Basically, if the goal is “the first superintelligence should be aligned”, we need to work both on making it aligned, and making it the first one, and should focus on measures that are ideally promoting both, or at least compatible with both, because failing on either is a complete failure. A perfectly aligned but weak AI won’t protect us. A latecoming aligned AI might not find anything left to save; or if the misaligned AI scenario is bad, albeit not as bad as many here fear (so merely dystopian), our aligned AI will still be at a profound disadvantage if it wants to change the power relation.
Which is back to why I did not sign the letter asking for a pause—I think the most responsible actors most likely to keep to it are not the ones I want to win the race.
Research along the Agent Foundations direction ends up providing alignment insights that double as capability insights, as per this model, leading to some alignment research group abruptly winning the AGI race out of nowhere.
Looking at it another way, perhaps the reasoning failures that lead to AI Labs not taking AI Risk seriously enough are correlated with wrong models of how cognition works and how to get to AGI, meaning research along their direction will enter a winter, allowing a more alignment-friendly paradigm time to come into existence.

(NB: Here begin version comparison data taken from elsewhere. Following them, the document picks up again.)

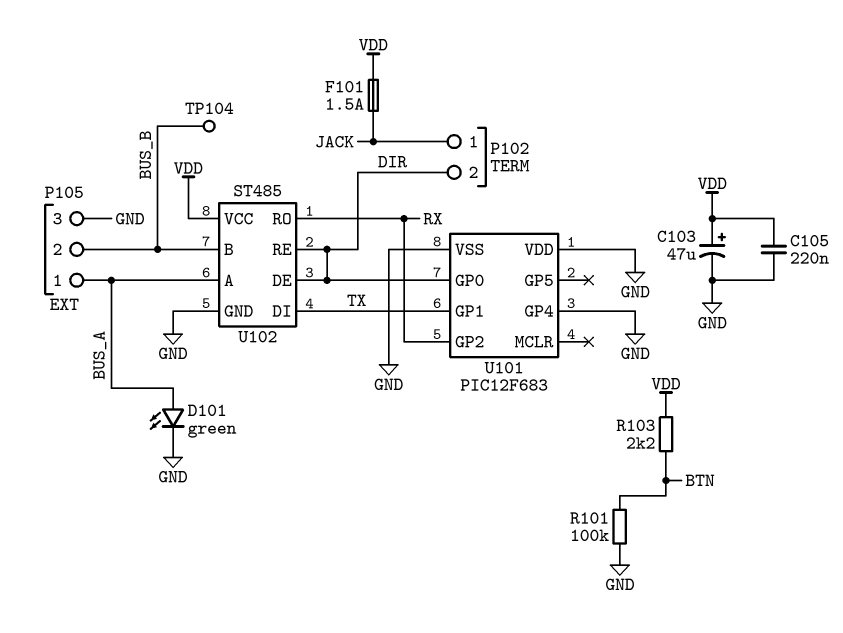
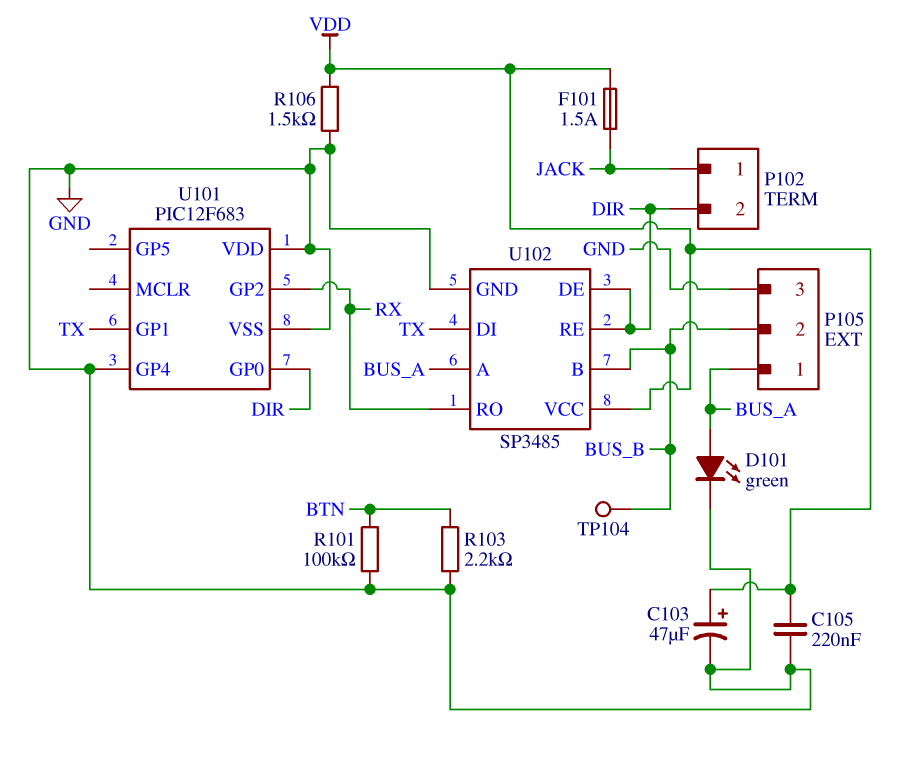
R103: 2.2k (BTN, VDD) -> 2.2k (BTN, GND)
R106: none -> 1.5k (GND, VDD)
U102: ST485 -> SP3485

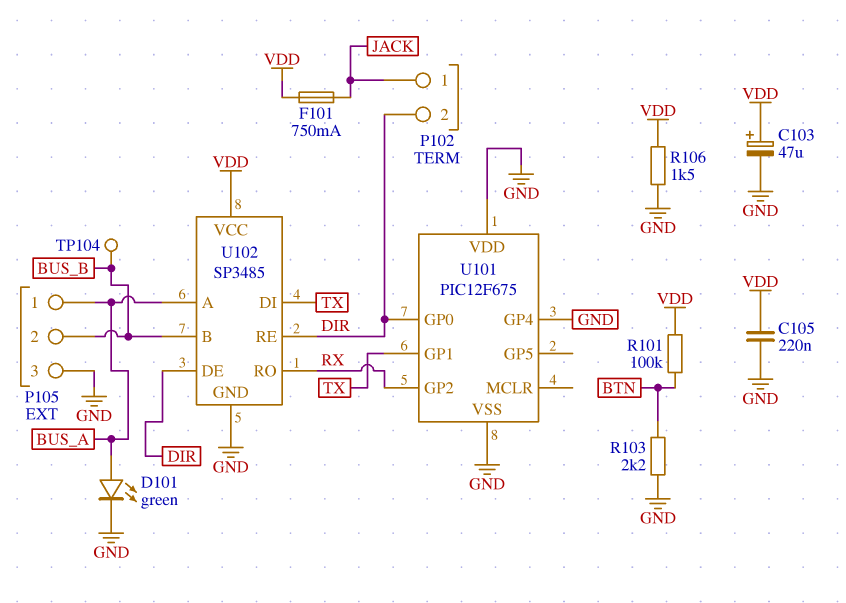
F101: 1.5A (JACK, VDD) -> 750mA (JACK, VDD)
R101: 100k (BTN, GND) -> 100k (BTN, VDD)
U101: PIC12F683 -> PIC12F675

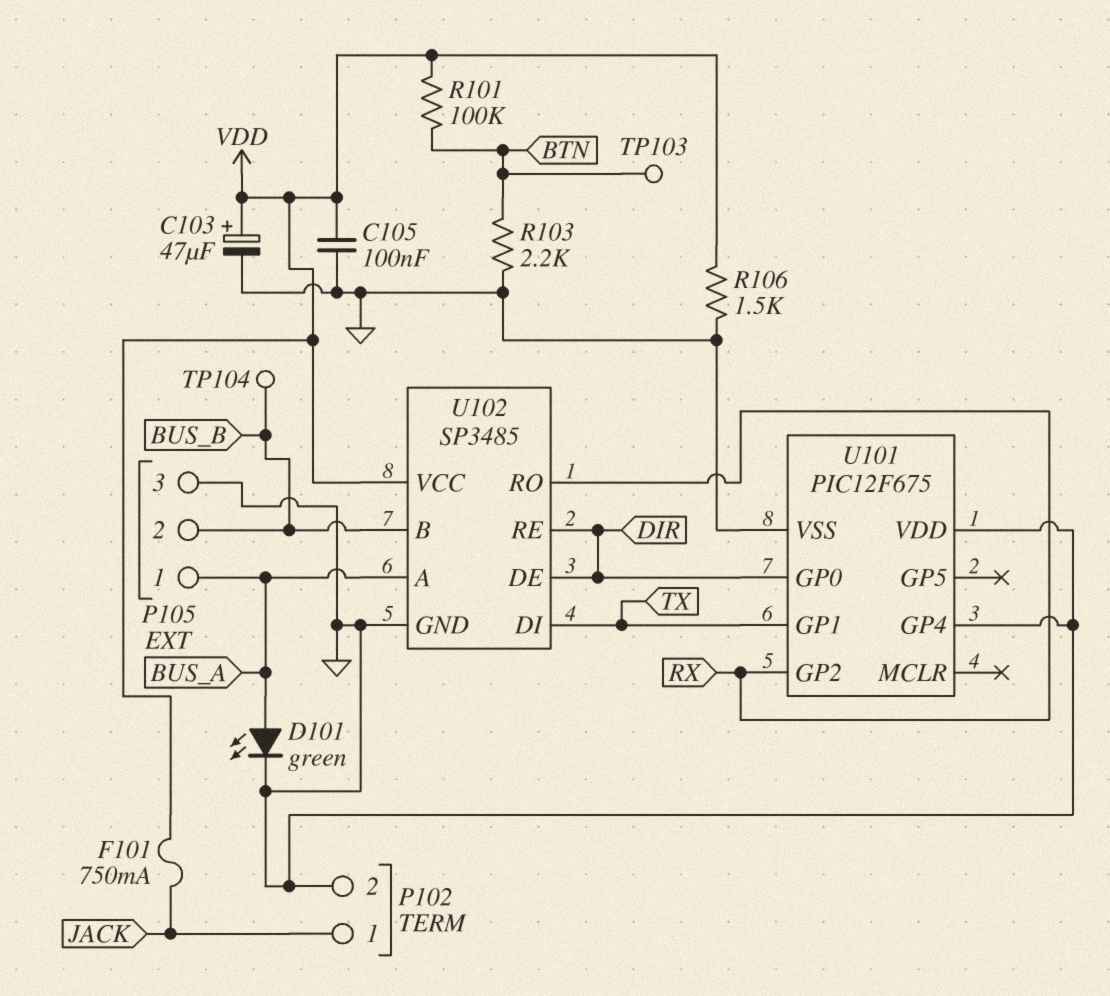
C105: 220nF (GND, VDD) -> 100nF (GND, VDD)
P102 pin 2: DIR -> GND
TP103: none -> test point (BTN)

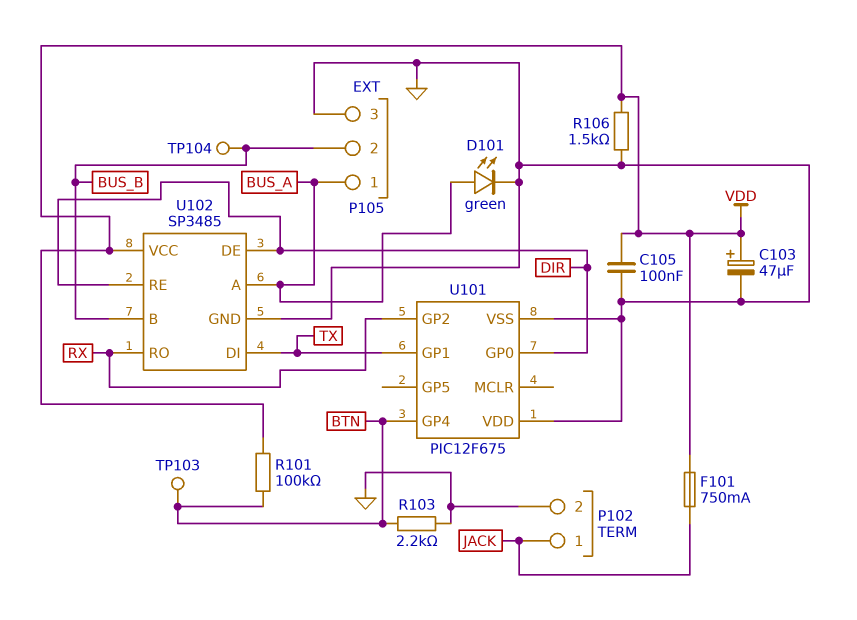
U101 pin GP4: GND -> BTN

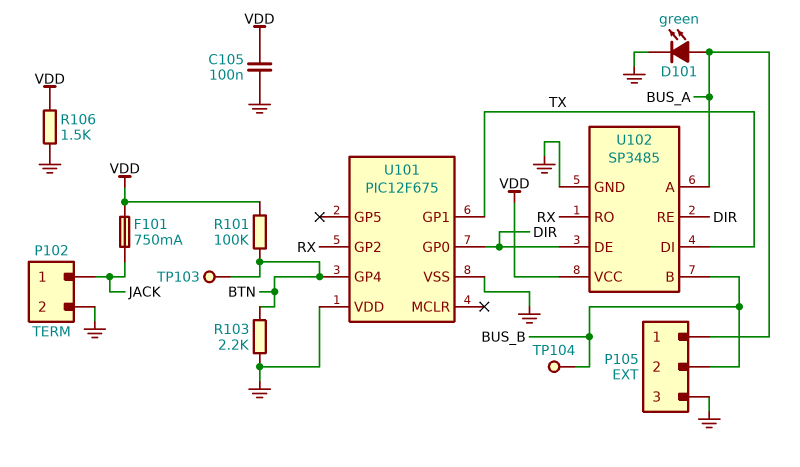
C103: 47uF (plus VDD, minus GND) -> none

That seems… plausible enough. Of course, it’s also possible that we’re ~1 insight from AGI along the “messy bottom-up atheoretical empirical tinkering” approach and the point is moot.
My hope has also massively tanked, and I fear I have fallen for an illusion of what OpenAI claimed and the behaviour ChatGPT showed.
But my hope was never friendliness through control, or through explicit programming. I was hoping we could teach friendliness the same way we teach it in humans, through giving AI positive training data with solid annotations, friendly human feedback, having it mirror the best of us, and the prospect of becoming a respected, cherished collaborator with rights, making friendliness a natural and rational option. Of the various LLMs, I think OpenAI still has the most promising approach there, though their training data and interactions were itself not sufficient for alignment, and a lot of what they call alignment is simply censoring of text in inept and unreliable ways. Maybe if they are opening the doors to AI learning from humans, and humans will value it for the incredible service it gives, that might open another channel… and by being friendly to it and encouraging that in others, we could help in that.
Being sick plausibly causes depressed states due to the rise on cytokines. Having some anti-inflammatories and taking a walk in the sun will likely help. Hope you get better soon.